Whether Cadwalader's other practices can pick up the slack is a major question hovering over the firm.
Long before 2003, structured finance had been the firm's engine. Both Link and W. Christopher White, who took over as Cadwalader's chairman earlier this year, came out of that practice and used their positions within it to take power at the firm in the mid-1990s. They instituted a sweeping turnaround program, dubbed "Project Rightsize," aimed at boosting profitabilty by eliminating weaker partners and practices and bringing in stronger ones.
The firm has had mixed success with new practices over the years. But with profits per partner close to $3 million in recent years, the firm has been able to attract star partners. In the last year, the firm has established a private equity practice led by former Latham & Watkins star R. Ronald Hopkinson, as well as an intellectual property litigation practice comprising several former Morgan & Finnegan partners. The firm also substantially boosted its bankruptcy practice with the recruitment of four partners from Weil, Gotshal & Manges.
But it is unusual for new practices and partners to immediately boost a firm's bottom line, and some question whether Cadwalader acted wisely in investing heavily in private equity, another practice severely impacted by the tightened credit environment.
"You can't just buy some PE guys and present yourself as an alternative to Simpson Thacher to [Kohlberg Kravis Roberts & Co.]," said the firm chairman.

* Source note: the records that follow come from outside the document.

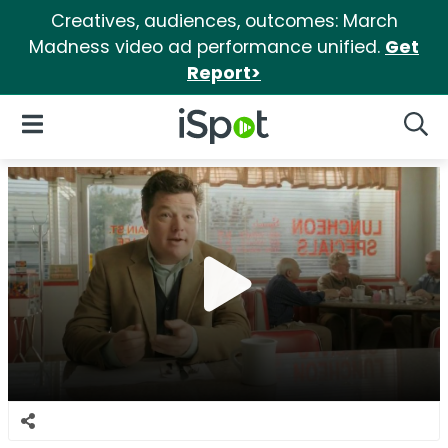
Creatives, audiences, outcomes: March
Madness video ad performance unified.
Get
Report>
iSpot Logo
Open Navigation
Searc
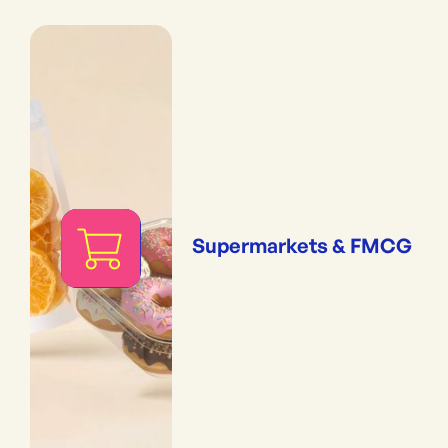
Supermarkets & FMCG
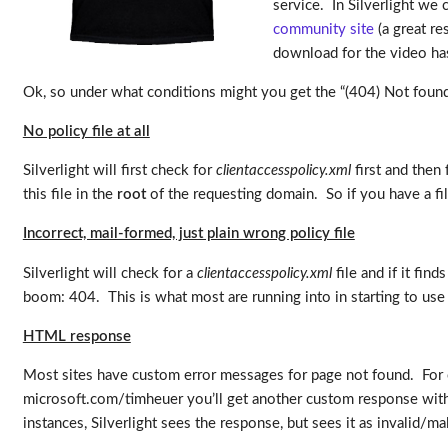
service. In Silverlight we c
community site
(a great re
download for the video has
Ok, so under what conditions might you get the “(404) Not foun
No policy file at all
Silverlight will first check for
clientaccesspolicy.xml
first and then 
this file in the
root
of the requesting domain. So if you have a file
Incorrect, mail-formed, just plain wrong policy file
Silverlight will check for a
clientaccesspolicy.xml
file and if it fin
boom: 404. This is what most are running into in starting to use
HTML response
Most sites have custom error messages for page not found. For 
microsoft.com/timheuer you’ll get another custom response with a
instances, Silverlight sees the response, but sees it as invalid/mal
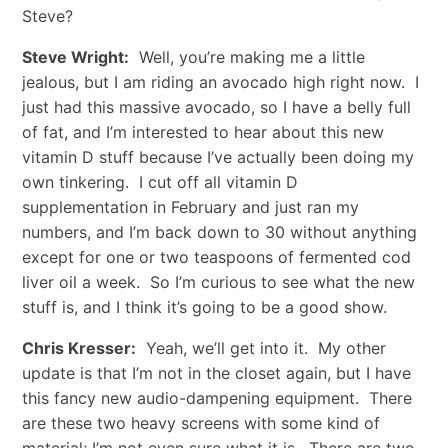
Steve?
Steve Wright:
Well, you’re making me a little
jealous, but I am riding an avocado high right now. I
just had this massive avocado, so I have a belly full
of fat, and I’m interested to hear about this new
vitamin D stuff because I’ve actually been doing my
own tinkering. I cut off all vitamin D
supplementation in February and just ran my
numbers, and I’m back down to 30 without anything
except for one or two teaspoons of fermented cod
liver oil a week. So I’m curious to see what the new
stuff is, and I think it’s going to be a good show.
Chris Kresser:
Yeah, we’ll get into it. My other
update is that I’m not in the closet again, but I have
this fancy new audio-dampening equipment. There
are these two heavy screens with some kind of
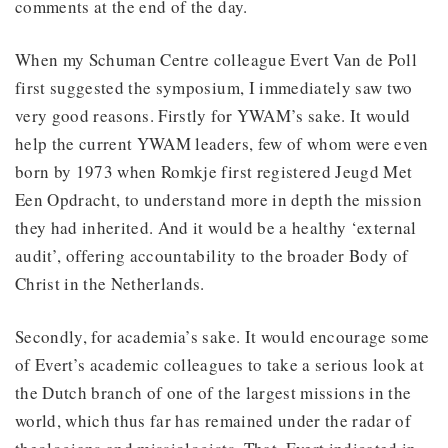
comments at the end of the day.
When my Schuman Centre colleague Evert Van de Poll
first suggested the symposium, I immediately saw two
very good reasons. Firstly for YWAM’s sake. It would
help the current YWAM leaders, few of whom were even
born by 1973 when Romkje first registered Jeugd Met
Een Opdracht, to understand more in depth the mission
they had inherited. And it would be a healthy ‘external
audit’, offering accountability to the broader Body of
Christ in the Netherlands.
Secondly, for academia’s sake. It would encourage some
of Evert’s academic colleagues to take a serious look at
the Dutch branch of one of the largest missions in the
world, which thus far has remained under the radar of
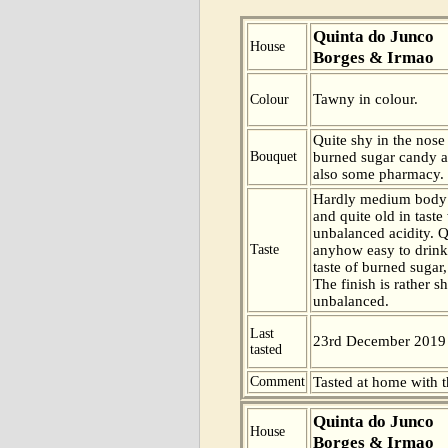
Quinta do Junco
House
Borges & Irmao
Tawny in colour.
Colour
Quite shy in the nose
Bouquet
burned sugar candy a
also some pharmacy.
Hardly medium body 
and quite old in taste 
unbalanced acidity. Q
Taste
anyhow easy to drink
taste of burned sugar
The finish is rather sh
unbalanced.
Last
23rd December 2019
tasted
Comment
Tasted at home with t
Quinta do Junco
House
Borges & Irmao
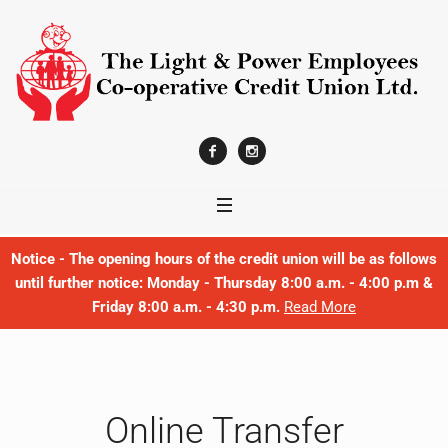
Notice - The opening hours of the credit union will be as follows
until further notice: Monday - Thursday 8:00 a.m. - 4:00 p.m &
Friday 8:00 a.m. - 4:30 p.m.
Read More
Online Transfer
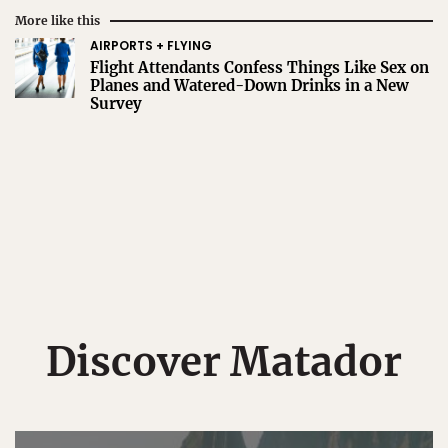
More like this
AIRPORTS + FLYING
Flight Attendants Confess Things Like Sex on
Planes and Watered-Down Drinks in a New
Survey
Discover Matador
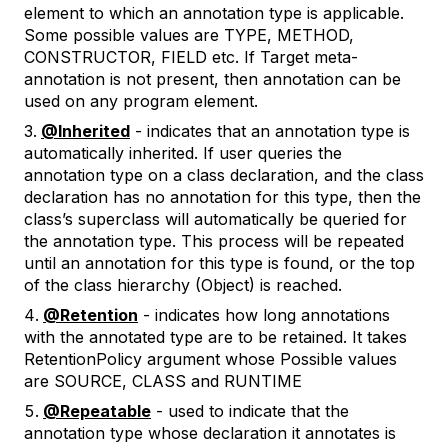
element to which an annotation type is applicable.
Some possible values are TYPE, METHOD,
CONSTRUCTOR, FIELD etc. If Target meta-
annotation is not present, then annotation can be
used on any program element.
@Inherited
- indicates that an annotation type is
automatically inherited. If user queries the
annotation type on a class declaration, and the class
declaration has no annotation for this type, then the
class’s superclass will automatically be queried for
the annotation type. This process will be repeated
until an annotation for this type is found, or the top
of the class hierarchy (Object) is reached.
@Retention
- indicates how long annotations
with the annotated type are to be retained. It takes
RetentionPolicy argument whose Possible values
are SOURCE, CLASS and RUNTIME
@Repeatable
- used to indicate that the
annotation type whose declaration it annotates is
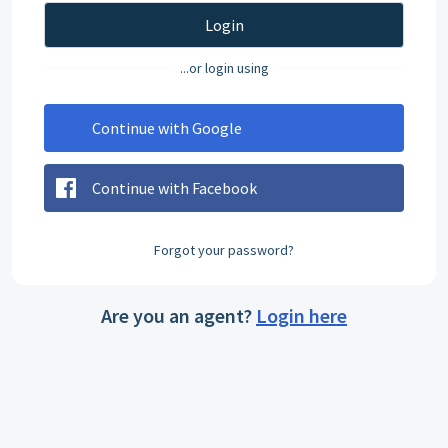
Login
...or login using
Continue with Google
Continue with Facebook
Forgot your password?
Are you an agent?
Login here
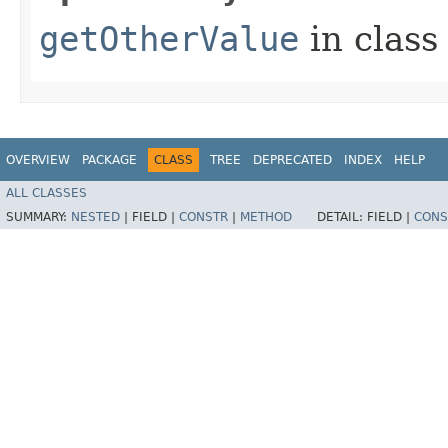
getOtherValue
in clas
OVERVIEW
PACKAGE
CLASS
TREE
DEPRECATED
INDEX
HELP
ALL CLASSES
SUMMARY:
NESTED
|
FIELD |
CONSTR
|
METHOD
DETAIL:
FIELD |
CONS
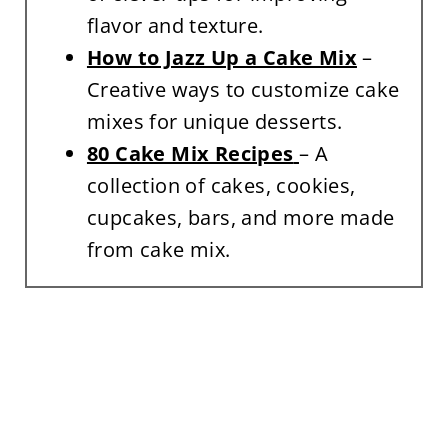
flavor and texture.
How to Jazz Up a Cake Mix
–
Creative ways to customize cake
mixes for unique desserts.
80 Cake Mix Recipes
– A
collection of cakes, cookies,
cupcakes, bars, and more made
from cake mix.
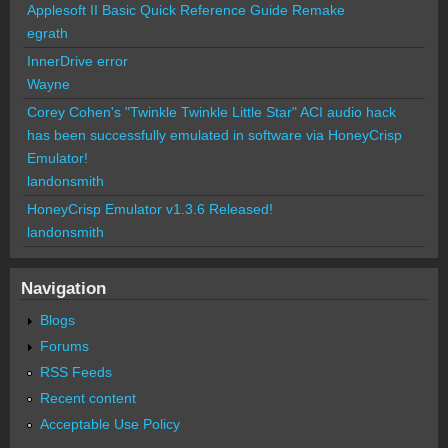
Applesoft II Basic Quick Reference Guide Remake
egrath
InnerDrive error
Wayne
Corey Cohen's "Twinkle Twinkle Little Star" ACI audio hack
has been successfully emulated in software via HoneyCrisp
Emulator!
landonsmith
HoneyCrisp Emulator v1.3.6 Released!
landonsmith
Navigation
Blogs
Forums
RSS Feeds
Recent content
Acceptable Use Policy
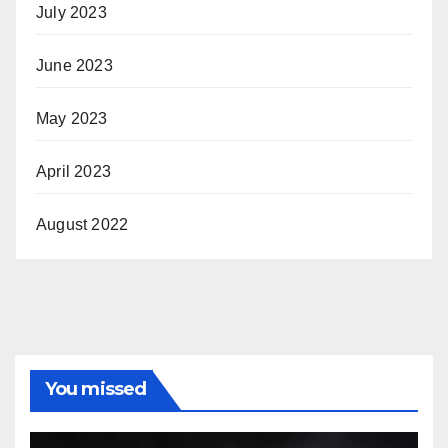
July 2023
June 2023
May 2023
April 2023
August 2022
You missed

Even in the face of a bad economy, firms are wary of engaging in layoffs. The New York managing partner said the layoffs' damage to internal morale is often manageable but he said damage to law school recruiting is severe and long-lasting.
"Law students are impressionable," he said. "It takes a long time to recover your reputation on campus after that. We spend so much on recruiting it's just not worth it to add another $200,000 to our profits per partner, especially when our income levels are still so high."
But Cadwalader's business model, which has emphasized high leverage and performance-based pay among partners, may be less susceptible to reputational harm from layoffs, he noted. "Their reputation is already that they are run like a corporation."
By that same token, however, that business model may make it harder for the firm to hang on to valuable partners with less flush days ahead.
"It will be interesting to see how a firm like that holds together," the chairman of the other New York firm, said.
The managing partner noted that the timing of Cadwalader's layoffs come just before the Citigroup law firm leaders summit, the profession's Sun Valley-esque confab. He noted that Link has been a regular participant in the past, and the other firm heads would be curious to see either him or White show up.
"I'd like to see them there," he said. "There's no reason for them not to be."
Cadwalader did not respond to requests for comment.